→ Text segment:
○ ○ ○ ○

[PATCH mptcp-next v3] mptcp: honour configured min/max RTO in retransmit paths

Kalpan Jani posted 1 patch 2 weeks, 3 days ago
Patches applied successfully (tree, apply log)
git fetch https://github.com/multipath-tcp/mptcp_net-next tags/patchew/20260617114508.253716-1-kalpan.jani@mpiricsoftware.com
net/mptcp/protocol.c | 23 +++++++++++++++++++----
1 file changed, 19 insertions(+), 4 deletions(-)
[PATCH mptcp-next v3] mptcp: honour configured min/max RTO in retransmit paths
Posted by Kalpan Jani 2 weeks, 3 days ago
On the TCP side, the min/max RTO can be configured via the route
rto_min option, the TCP_BPF_RTO_MIN and TCP_RTO_MIN_US socket options,
and the tcp_rto_min_us / tcp_rto_max_ms sysctls, in that order of
precedence. MPTCP did not honour any of these because its retransmit
logic still used the hard-coded TCP_RTO_MIN / TCP_RTO_MAX constants.

○ ○ ○ ○

[Dataset items]

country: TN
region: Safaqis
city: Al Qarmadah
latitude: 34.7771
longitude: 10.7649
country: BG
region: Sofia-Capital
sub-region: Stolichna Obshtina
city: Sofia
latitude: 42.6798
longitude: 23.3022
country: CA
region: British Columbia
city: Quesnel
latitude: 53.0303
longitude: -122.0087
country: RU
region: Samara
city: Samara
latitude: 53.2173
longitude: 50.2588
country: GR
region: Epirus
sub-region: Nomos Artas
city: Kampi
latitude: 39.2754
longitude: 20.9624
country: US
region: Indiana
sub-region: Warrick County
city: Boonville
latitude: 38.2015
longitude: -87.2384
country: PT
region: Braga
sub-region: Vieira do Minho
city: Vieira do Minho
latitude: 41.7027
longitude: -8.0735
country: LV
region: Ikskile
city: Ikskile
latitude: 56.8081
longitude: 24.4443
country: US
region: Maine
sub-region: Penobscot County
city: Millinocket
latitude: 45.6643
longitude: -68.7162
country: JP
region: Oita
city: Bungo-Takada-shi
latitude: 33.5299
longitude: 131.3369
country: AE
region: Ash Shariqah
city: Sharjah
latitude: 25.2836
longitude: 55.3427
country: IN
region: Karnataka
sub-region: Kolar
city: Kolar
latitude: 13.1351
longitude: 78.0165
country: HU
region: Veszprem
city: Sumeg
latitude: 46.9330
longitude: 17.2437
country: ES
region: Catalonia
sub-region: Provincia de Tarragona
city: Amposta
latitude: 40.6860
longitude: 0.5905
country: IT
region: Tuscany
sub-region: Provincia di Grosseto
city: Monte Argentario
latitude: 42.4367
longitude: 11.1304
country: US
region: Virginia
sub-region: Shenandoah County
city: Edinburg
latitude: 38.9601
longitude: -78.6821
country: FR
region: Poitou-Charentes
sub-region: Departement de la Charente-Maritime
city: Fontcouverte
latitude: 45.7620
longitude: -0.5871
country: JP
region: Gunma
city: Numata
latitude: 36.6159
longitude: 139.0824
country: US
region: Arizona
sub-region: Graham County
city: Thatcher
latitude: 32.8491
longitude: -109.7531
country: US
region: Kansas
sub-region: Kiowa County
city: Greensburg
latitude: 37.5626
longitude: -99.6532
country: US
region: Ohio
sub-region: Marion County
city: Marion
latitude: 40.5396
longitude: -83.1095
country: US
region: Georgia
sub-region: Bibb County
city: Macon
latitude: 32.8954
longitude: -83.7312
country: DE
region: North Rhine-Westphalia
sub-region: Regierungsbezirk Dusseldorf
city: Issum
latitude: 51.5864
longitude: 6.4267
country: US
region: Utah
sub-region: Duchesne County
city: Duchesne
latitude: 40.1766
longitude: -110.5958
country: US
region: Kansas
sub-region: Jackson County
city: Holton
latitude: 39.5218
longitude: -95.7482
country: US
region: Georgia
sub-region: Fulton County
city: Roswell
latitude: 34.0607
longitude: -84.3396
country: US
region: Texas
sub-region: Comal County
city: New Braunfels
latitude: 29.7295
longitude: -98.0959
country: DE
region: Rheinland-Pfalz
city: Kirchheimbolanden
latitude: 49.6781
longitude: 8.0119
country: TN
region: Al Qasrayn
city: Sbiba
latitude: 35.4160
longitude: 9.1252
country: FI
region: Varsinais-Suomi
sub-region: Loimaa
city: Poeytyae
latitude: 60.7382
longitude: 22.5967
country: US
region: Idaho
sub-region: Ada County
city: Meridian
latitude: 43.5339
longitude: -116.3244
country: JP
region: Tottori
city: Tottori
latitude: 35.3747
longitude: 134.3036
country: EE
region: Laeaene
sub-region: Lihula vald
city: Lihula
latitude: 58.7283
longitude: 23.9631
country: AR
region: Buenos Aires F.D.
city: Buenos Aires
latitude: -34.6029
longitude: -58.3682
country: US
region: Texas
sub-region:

○ ○ ○ ○

→ Your tasks:
A - In the MPTCP patch page, why did MPTCP not honour the configured min/max RTO settings?
B - Return the part of the MPTCP patch page that opens with the words containing "git fetch https://github.com/multipath-tcp/mptcp_net-next" and closes with "insertions(+), 4 deletions(-)".

→ Answers for the tasks:
A - Its retransmit logic still used the hard-coded TCP_RTO_MIN / TCP_RTO_MAX constants.

B -
git fetch https://github.com/multipath-tcp/mptcp_net-next tags/patchew/20260617114508.253716-1-kalpan.jani@mpiricsoftware.com
net/mptcp/protocol.c | 23 +++++++++++++++++++----
1 file changed, 19 insertions(+), 4 deletions(-)